Can you update the items from the very first line through the line containing "現在植牙失敗的機率低，只要做好足夠的術前準備與", both included, by writing those lines out again with "Tourisme" replaced by "Voyages" and nothing else changed?

#### RECORDED INFORMATION

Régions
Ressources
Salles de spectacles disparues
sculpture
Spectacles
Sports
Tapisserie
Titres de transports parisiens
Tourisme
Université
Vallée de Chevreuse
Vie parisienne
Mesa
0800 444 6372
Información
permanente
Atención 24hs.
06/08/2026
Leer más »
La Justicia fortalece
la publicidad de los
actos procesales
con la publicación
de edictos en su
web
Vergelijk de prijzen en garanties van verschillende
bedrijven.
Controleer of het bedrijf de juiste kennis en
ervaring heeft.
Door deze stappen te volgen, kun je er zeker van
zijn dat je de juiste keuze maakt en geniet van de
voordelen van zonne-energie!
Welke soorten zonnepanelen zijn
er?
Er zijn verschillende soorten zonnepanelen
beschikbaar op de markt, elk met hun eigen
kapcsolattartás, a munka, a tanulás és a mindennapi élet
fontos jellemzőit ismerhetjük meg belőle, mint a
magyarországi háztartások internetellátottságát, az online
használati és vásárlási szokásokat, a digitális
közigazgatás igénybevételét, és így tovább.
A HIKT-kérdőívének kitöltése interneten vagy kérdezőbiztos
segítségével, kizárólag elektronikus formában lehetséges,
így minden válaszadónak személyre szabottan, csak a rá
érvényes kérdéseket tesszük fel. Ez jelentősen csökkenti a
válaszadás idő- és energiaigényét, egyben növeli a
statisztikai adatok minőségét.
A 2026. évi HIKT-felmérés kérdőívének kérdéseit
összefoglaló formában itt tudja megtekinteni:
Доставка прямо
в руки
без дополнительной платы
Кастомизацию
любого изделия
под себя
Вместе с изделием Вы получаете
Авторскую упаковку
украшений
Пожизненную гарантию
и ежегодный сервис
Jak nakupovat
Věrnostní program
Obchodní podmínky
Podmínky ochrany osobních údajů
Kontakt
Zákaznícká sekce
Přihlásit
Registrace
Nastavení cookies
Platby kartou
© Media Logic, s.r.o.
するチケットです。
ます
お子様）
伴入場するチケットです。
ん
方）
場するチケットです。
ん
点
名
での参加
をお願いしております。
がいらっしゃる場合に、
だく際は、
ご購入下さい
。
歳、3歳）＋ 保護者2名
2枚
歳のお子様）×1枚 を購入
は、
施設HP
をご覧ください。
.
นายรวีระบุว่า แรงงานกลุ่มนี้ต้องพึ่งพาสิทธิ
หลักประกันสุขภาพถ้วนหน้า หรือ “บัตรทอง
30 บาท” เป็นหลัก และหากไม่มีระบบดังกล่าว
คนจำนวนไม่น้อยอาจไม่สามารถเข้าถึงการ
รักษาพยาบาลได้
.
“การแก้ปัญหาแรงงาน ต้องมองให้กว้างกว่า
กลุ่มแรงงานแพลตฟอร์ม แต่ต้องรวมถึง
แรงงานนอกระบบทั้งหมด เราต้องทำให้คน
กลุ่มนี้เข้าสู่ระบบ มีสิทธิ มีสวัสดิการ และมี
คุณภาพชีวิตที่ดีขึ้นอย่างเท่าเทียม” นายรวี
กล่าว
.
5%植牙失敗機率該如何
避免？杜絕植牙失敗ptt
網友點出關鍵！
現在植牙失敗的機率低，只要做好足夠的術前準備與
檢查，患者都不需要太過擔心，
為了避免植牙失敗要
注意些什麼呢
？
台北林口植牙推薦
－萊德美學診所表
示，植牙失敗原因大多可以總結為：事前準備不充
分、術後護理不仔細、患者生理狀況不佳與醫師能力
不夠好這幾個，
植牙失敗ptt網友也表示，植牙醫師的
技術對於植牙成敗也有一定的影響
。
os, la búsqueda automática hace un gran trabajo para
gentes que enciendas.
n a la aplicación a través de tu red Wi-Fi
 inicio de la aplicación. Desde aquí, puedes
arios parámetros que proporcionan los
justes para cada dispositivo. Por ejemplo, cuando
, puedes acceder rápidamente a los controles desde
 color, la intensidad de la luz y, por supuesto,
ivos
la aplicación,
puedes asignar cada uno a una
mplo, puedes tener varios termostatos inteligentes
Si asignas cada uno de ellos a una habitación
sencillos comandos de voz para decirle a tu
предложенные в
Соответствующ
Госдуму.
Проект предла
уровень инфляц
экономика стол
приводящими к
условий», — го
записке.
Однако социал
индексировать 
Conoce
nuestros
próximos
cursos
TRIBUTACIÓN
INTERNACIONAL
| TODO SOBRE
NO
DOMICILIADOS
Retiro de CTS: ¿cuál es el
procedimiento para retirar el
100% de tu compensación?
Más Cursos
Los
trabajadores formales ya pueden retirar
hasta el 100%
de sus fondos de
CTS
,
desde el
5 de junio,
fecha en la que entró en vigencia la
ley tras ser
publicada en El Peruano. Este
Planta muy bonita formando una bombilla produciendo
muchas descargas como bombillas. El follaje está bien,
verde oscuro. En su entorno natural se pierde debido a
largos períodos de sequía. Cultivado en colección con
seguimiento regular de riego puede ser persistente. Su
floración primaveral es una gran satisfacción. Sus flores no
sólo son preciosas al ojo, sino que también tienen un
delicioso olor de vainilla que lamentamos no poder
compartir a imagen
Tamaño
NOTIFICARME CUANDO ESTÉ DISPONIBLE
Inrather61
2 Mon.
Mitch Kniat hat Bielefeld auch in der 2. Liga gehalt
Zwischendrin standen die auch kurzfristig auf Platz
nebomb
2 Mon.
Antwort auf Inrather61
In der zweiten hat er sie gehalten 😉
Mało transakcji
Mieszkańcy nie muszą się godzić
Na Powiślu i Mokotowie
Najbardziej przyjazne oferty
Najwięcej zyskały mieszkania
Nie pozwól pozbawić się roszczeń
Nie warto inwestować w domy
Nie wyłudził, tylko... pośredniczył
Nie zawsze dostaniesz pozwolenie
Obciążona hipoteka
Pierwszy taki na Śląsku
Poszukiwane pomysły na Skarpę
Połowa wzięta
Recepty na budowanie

########

§ OUTPUT OF THE EXERCISE:
Régions
Ressources
Salles de spectacles disparues
sculpture
Spectacles
Sports
Tapisserie
Titres de transports parisiens
Voyages
Université
Vallée de Chevreuse
Vie parisienne
Mesa
0800 444 6372
Información
permanente
Atención 24hs.
06/08/2026
Leer más »
La Justicia fortalece
la publicidad de los
actos procesales
con la publicación
de edictos en su
web
Vergelijk de prijzen en garanties van verschillende
bedrijven.
Controleer of het bedrijf de juiste kennis en
ervaring heeft.
Door deze stappen te volgen, kun je er zeker van
zijn dat je de juiste keuze maakt en geniet van de
voordelen van zonne-energie!
Welke soorten zonnepanelen zijn
er?
Er zijn verschillende soorten zonnepanelen
beschikbaar op de markt, elk met hun eigen
kapcsolattartás, a munka, a tanulás és a mindennapi élet
fontos jellemzőit ismerhetjük meg belőle, mint a
magyarországi háztartások internetellátottságát, az online
használati és vásárlási szokásokat, a digitális
közigazgatás igénybevételét, és így tovább.
A HIKT-kérdőívének kitöltése interneten vagy kérdezőbiztos
segítségével, kizárólag elektronikus formában lehetséges,
így minden válaszadónak személyre szabottan, csak a rá
érvényes kérdéseket tesszük fel. Ez jelentősen csökkenti a
válaszadás idő- és energiaigényét, egyben növeli a
statisztikai adatok minőségét.
A 2026. évi HIKT-felmérés kérdőívének kérdéseit
összefoglaló formában itt tudja megtekinteni:
Доставка прямо
в руки
без дополнительной платы
Кастомизацию
любого изделия
под себя
Вместе с изделием Вы получаете
Авторскую упаковку
украшений
Пожизненную гарантию
и ежегодный сервис
Jak nakupovat
Věrnostní program
Obchodní podmínky
Podmínky ochrany osobních údajů
Kontakt
Zákaznícká sekce
Přihlásit
Registrace
Nastavení cookies
Platby kartou
© Media Logic, s.r.o.
するチケットです。
ます
お子様）
伴入場するチケットです。
ん
方）
場するチケットです。
ん
点
名
での参加
をお願いしております。
がいらっしゃる場合に、
だく際は、
ご購入下さい
。
歳、3歳）＋ 保護者2名
2枚
歳のお子様）×1枚 を購入
は、
施設HP
をご覧ください。
.
นายรวีระบุว่า แรงงานกลุ่มนี้ต้องพึ่งพาสิทธิ
หลักประกันสุขภาพถ้วนหน้า หรือ “บัตรทอง
30 บาท” เป็นหลัก และหากไม่มีระบบดังกล่าว
คนจำนวนไม่น้อยอาจไม่สามารถเข้าถึงการ
รักษาพยาบาลได้
.
“การแก้ปัญหาแรงงาน ต้องมองให้กว้างกว่า
กลุ่มแรงงานแพลตฟอร์ม แต่ต้องรวมถึง
แรงงานนอกระบบทั้งหมด เราต้องทำให้คน
กลุ่มนี้เข้าสู่ระบบ มีสิทธิ มีสวัสดิการ และมี
คุณภาพชีวิตที่ดีขึ้นอย่างเท่าเทียม” นายรวี
กล่าว
.
5%植牙失敗機率該如何
避免？杜絕植牙失敗ptt
網友點出關鍵！
現在植牙失敗的機率低，只要做好足夠的術前準備與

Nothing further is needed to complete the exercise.